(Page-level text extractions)
____________________

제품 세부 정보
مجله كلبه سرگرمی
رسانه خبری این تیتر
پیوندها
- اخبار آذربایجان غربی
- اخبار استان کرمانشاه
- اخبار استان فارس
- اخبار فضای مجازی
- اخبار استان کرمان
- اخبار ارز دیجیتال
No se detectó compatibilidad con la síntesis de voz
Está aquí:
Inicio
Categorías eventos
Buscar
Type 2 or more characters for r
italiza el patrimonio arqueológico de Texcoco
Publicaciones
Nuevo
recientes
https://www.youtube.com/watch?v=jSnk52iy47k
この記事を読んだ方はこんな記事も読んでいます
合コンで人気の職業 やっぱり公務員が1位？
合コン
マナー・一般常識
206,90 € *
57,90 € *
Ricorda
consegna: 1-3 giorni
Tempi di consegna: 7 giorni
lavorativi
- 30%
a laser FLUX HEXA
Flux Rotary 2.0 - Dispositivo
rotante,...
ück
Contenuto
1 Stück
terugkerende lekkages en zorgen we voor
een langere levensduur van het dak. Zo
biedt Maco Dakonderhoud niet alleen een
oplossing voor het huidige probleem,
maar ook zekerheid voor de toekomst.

____________________

### Work instruction
Gather every line of the material above that contains the string "giorni".

### Output for this task
consegna: 1-3 giorni
Tempi di consegna: 7 giorni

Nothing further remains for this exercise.